■ **The problem**:
Gather every row below that contains the string "Eigenschaften" and copy each of those rows in full.

Page-level text extractions:
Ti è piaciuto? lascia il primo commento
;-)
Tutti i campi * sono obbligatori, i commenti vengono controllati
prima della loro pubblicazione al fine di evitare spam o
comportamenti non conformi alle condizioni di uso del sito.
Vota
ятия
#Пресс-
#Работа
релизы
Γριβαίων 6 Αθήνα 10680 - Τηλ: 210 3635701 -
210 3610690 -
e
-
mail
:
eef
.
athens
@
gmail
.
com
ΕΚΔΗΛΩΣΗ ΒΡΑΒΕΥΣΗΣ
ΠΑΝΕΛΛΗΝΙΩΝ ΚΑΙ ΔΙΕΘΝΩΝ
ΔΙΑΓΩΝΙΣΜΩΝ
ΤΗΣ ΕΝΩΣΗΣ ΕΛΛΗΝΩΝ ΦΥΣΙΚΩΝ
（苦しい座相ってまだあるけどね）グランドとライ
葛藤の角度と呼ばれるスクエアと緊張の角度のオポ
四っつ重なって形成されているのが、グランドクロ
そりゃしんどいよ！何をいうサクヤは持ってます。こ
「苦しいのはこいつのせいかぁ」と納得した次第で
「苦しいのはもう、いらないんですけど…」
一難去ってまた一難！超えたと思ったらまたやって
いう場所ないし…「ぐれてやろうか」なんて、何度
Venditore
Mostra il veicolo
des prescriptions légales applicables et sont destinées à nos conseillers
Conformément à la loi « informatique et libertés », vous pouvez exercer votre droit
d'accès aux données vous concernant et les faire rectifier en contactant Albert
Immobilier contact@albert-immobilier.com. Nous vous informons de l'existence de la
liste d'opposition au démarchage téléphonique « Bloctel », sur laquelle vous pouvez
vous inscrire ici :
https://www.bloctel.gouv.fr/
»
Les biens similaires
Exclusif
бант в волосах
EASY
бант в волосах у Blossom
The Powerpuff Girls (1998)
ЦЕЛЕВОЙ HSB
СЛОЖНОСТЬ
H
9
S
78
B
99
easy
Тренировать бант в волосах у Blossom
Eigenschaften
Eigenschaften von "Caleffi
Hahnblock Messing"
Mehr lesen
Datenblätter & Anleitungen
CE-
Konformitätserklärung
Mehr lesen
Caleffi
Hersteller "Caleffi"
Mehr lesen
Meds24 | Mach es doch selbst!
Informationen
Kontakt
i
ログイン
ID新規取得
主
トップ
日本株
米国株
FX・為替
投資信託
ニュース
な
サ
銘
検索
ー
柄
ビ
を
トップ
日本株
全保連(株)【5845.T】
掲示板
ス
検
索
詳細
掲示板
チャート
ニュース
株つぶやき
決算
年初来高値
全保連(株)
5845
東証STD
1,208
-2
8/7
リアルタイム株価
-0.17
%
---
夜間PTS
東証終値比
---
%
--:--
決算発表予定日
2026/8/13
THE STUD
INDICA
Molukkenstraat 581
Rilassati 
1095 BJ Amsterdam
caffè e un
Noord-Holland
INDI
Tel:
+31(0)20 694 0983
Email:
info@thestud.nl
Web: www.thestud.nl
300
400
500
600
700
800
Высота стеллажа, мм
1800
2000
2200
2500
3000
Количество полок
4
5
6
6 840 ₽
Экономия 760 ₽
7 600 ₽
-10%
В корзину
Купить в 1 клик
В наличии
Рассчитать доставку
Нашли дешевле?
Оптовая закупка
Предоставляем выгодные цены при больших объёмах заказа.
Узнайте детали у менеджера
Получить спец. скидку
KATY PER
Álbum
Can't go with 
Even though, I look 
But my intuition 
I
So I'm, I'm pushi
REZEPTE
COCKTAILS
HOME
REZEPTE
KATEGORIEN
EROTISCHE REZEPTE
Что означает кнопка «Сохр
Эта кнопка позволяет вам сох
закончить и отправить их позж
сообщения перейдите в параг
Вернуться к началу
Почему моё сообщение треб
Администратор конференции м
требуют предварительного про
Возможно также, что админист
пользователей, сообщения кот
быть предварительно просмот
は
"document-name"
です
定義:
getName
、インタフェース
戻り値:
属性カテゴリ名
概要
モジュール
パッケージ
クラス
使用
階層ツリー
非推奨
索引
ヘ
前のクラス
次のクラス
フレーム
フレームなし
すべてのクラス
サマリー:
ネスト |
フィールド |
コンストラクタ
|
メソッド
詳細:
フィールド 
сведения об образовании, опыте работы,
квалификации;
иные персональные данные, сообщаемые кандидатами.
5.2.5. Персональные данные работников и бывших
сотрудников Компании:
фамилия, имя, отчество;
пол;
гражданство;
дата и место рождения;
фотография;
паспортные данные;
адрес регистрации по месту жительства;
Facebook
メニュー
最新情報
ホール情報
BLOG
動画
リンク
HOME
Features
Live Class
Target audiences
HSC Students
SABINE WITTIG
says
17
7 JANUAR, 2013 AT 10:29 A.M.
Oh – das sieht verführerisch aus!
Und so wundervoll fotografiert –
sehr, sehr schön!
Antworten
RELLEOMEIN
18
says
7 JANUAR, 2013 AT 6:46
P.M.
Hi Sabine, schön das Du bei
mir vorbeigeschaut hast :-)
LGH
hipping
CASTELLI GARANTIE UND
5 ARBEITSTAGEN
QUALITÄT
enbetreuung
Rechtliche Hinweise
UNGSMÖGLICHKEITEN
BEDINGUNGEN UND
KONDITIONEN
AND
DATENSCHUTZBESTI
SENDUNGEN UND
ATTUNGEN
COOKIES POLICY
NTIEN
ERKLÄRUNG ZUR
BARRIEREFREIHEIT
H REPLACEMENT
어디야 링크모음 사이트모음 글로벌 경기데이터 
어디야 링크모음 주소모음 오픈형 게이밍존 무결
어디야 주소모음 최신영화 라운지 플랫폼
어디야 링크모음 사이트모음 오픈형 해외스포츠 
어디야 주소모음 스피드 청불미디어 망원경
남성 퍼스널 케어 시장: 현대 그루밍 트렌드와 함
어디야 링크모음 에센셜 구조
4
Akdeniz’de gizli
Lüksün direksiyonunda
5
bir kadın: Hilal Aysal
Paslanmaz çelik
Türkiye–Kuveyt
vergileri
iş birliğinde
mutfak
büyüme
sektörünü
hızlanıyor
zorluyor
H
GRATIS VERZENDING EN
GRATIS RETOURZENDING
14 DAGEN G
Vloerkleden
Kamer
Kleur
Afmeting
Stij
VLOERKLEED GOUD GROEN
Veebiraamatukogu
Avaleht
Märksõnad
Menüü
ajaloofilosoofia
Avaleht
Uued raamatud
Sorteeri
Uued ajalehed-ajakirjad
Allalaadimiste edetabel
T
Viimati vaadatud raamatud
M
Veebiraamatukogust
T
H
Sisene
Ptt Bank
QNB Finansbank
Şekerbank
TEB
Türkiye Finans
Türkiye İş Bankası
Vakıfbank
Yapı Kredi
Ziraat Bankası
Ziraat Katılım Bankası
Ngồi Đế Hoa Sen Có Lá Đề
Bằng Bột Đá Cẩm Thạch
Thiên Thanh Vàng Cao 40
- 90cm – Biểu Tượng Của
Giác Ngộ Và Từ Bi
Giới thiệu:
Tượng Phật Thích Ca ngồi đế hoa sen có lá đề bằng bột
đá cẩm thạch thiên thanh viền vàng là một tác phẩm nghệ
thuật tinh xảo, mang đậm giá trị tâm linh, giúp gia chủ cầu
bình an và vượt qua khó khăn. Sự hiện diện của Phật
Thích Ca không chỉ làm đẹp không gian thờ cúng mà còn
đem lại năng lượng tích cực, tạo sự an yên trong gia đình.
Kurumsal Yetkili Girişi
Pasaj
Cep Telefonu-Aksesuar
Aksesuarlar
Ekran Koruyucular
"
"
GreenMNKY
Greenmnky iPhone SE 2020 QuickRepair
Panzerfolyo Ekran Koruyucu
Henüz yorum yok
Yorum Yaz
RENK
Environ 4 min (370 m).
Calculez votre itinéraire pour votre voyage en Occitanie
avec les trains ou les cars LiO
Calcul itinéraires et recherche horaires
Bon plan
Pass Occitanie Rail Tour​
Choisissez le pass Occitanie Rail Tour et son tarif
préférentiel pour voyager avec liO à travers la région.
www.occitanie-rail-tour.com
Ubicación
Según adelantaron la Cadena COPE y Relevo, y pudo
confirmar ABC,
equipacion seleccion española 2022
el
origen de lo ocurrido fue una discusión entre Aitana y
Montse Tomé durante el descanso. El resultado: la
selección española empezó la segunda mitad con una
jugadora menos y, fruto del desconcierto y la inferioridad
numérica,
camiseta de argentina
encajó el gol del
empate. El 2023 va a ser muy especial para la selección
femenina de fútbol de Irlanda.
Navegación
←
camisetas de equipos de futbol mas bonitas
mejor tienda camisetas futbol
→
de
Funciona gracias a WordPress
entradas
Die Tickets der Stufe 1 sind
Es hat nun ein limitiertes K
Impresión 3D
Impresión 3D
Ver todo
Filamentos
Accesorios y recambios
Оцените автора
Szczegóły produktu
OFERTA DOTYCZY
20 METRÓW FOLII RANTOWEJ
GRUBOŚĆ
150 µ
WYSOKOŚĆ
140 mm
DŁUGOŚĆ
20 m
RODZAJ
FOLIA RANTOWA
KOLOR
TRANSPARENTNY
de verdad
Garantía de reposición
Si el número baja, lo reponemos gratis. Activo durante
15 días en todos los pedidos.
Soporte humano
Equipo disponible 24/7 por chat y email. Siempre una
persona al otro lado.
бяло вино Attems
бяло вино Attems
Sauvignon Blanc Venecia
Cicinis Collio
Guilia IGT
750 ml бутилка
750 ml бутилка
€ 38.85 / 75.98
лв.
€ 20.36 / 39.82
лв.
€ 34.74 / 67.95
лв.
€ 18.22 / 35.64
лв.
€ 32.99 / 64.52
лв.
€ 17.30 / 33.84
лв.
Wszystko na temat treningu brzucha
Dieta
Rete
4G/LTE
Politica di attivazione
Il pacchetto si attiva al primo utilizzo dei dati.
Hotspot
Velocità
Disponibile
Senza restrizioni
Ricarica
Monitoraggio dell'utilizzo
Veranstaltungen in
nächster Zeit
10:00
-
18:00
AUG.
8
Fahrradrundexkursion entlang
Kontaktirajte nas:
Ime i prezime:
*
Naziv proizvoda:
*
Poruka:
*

■ **Written solution**:
Eigenschaften
Eigenschaften von "Caleffi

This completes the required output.